Kepulan asap itu terlihat dari dekat rumah saya. Ia tak segera hilang, malah terlihat makin tebal. Saya tahu bahwa dunia memang penuh kejutan, tapi bagi saya, menyaksikan asap hitam dari pasar yang terbakar tetaplah berlebihan.
Pasar Wonogiri terbakar (lagi), pagi ini. Dilansir dari Tirto, kebakaran katanya dimulai dari lantai dua, lalu menyebar ke atas. Dari yang saya lihat di video TikTok yang beredar, seluruh kios di lantai dua habis dilalap api.
Kepulan asap itu masih terlihat saat perjalanan dari rumah saya menuju bangjo Ponten. Di pekatnya asap itu, saya teringat kejadian sekitar 22-23 tahun lalu. Dua dekade lebih yang lalu, Pasar ini juga terbakar, sebelum dibangun lagi, dan dilalap api, lagi.
23 tahun yang lalu
Mari kembali ke waktu saya masih bocah, 23 tahun yang lalu. Saya lupa kapan tepatnya, tapi kabar pasar terbakar menyebar begitu cepat. Saya dan Bapak pun ke sana, sekitar beberapa jam setelah pasar ludes terbakar. Bapak menghentikan motor di terminal angkuta, di salah satu kios yang menghadap terminal. Panas masih begitu terasa, dan saat itulah saya tahu seperti apa pasar yang sebenarnya. Bangunan habis tak tersisa, hanya tinggal tembok di kios daging yang akhirnya runtuh beberapa waktu kemudian.
Pasar Wonogiri dulu tak sebesar yang sekarang. Saya bahkan lupa dulu tingkat atau tidak. Setahu saya, pasar dulu hanya terlihat seperti bangunan kotak yang begitu tak teratur. Dalam pasar begitu becek, makanya saya tak pernah suka diajak ibu saya ke pasar.
Tapi di sanalah saya beli sepatu bola pertama saya. Di sanalah saya beli tas, sepatu sandal merek Carvil, serta beberapa kenangan lain yang masih terekam hingga kini. Bau busuk sampah, semriwing bau kembang yang dijual di kios bagian depan, beceknya lantai di dekat penjual lele, masih terekam hingga sekarang.

**Soal Latihan A**
Ulangi dengan persis baris-baris catatan di bawah, mulai dari baris yang memuat "order: Piperales" sampai baris yang memuat "genus: Bulbostylis", termasuk kedua baris tersebut.
Teks tadi dan catatan sesudahnya adalah dua bahan yang terpisah satu sama lain.

**Cuplikan Data**
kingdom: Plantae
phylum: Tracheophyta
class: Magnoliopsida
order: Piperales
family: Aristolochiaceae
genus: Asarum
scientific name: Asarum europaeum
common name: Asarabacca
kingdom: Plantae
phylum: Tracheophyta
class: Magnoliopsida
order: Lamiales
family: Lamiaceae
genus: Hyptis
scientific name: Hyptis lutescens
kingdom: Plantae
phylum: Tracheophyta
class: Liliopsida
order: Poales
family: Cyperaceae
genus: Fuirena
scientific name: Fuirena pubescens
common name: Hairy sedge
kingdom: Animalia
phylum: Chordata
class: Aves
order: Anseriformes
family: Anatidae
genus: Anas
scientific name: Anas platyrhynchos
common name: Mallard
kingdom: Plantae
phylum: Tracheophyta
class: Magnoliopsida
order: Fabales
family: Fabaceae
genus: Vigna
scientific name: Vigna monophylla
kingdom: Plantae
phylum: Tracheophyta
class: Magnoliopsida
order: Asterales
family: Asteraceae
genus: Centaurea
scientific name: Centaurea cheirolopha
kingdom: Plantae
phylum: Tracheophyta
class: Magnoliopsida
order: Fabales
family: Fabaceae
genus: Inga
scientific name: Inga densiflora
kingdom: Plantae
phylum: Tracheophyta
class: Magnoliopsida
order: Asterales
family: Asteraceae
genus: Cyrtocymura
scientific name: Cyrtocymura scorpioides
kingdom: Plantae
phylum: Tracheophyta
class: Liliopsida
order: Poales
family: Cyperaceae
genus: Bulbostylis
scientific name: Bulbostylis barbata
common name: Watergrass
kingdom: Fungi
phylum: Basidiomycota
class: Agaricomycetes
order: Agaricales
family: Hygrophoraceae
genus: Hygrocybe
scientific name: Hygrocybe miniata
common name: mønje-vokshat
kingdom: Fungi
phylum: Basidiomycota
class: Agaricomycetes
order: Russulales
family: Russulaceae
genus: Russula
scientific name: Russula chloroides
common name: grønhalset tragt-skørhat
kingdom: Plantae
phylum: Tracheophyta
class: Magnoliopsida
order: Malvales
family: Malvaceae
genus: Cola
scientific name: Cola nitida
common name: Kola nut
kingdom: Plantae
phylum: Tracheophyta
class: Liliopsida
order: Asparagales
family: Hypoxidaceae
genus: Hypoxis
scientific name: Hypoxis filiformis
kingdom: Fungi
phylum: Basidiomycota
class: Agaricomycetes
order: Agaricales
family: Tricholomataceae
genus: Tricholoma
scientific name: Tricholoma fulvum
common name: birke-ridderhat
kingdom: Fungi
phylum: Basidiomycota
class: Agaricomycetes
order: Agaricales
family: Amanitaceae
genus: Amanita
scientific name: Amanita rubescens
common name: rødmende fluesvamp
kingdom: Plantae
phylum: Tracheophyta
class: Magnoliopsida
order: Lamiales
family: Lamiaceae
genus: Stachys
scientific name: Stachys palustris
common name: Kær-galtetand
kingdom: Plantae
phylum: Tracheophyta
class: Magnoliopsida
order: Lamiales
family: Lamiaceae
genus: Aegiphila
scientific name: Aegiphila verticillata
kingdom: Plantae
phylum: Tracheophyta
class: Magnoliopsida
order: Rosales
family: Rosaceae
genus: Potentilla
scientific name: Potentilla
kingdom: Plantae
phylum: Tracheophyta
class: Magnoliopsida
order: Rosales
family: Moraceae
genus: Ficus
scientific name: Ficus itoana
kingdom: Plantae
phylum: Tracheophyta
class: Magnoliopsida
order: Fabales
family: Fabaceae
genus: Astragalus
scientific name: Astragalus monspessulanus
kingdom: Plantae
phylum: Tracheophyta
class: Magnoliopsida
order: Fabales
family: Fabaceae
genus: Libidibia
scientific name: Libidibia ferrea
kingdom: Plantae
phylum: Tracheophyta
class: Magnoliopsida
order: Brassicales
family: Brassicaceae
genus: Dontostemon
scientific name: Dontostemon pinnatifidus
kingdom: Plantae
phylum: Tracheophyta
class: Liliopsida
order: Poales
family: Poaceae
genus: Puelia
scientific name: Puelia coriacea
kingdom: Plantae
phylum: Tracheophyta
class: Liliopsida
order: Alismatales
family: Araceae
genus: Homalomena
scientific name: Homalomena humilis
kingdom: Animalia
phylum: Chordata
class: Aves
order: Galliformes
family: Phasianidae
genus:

**Soal Latihan B**
Ringkaslah teks tentang kebakaran Pasar Wonogiri di atas dalam dua kalimat.

**Hasil Latihan A**
order: Piperales
family: Aristolochiaceae
genus: Asarum
scientific name: Asarum europaeum
common name: Asarabacca
kingdom: Plantae
phylum: Tracheophyta
class: Magnoliopsida
order: Lamiales
family: Lamiaceae
genus: Hyptis
scientific name: Hyptis lutescens
kingdom: Plantae
phylum: Tracheophyta
class: Liliopsida
order: Poales
family: Cyperaceae
genus: Fuirena
scientific name: Fuirena pubescens
common name: Hairy sedge
kingdom: Animalia
phylum: Chordata
class: Aves
order: Anseriformes
family: Anatidae
genus: Anas
scientific name: Anas platyrhynchos
common name: Mallard
kingdom: Plantae
phylum: Tracheophyta
class: Magnoliopsida
order: Fabales
family: Fabaceae
genus: Vigna
scientific name: Vigna monophylla
kingdom: Plantae
phylum: Tracheophyta
class: Magnoliopsida
order: Asterales
family: Asteraceae
genus: Centaurea
scientific name: Centaurea cheirolopha
kingdom: Plantae
phylum: Tracheophyta
class: Magnoliopsida
order: Fabales
family: Fabaceae
genus: Inga
scientific name: Inga densiflora
kingdom: Plantae
phylum: Tracheophyta
class: Magnoliopsida
order: Asterales
family: Asteraceae
genus: Cyrtocymura
scientific name: Cyrtocymura scorpioides
kingdom: Plantae
phylum: Tracheophyta
class: Liliopsida
order: Poales
family: Cyperaceae
genus: Bulbostylis

**Hasil Latihan B**
Pasar Wonogiri kembali terbakar pada pagi itu, dan menurut Tirto api bermula dari lantai dua, sementara pekatnya asap membuat penulis teringat pada kebakaran pasar yang sama sekitar 22-23 tahun lalu. Kala itu penulis yang masih bocah datang bersama Bapak dan melihat bangunan pasar habis tak tersisa, dan meski pasar lama itu becek dan tak teratur, di sanalah ia membeli sepatu bola pertamanya serta menyimpan banyak kenangan yang masih terekam hingga kini.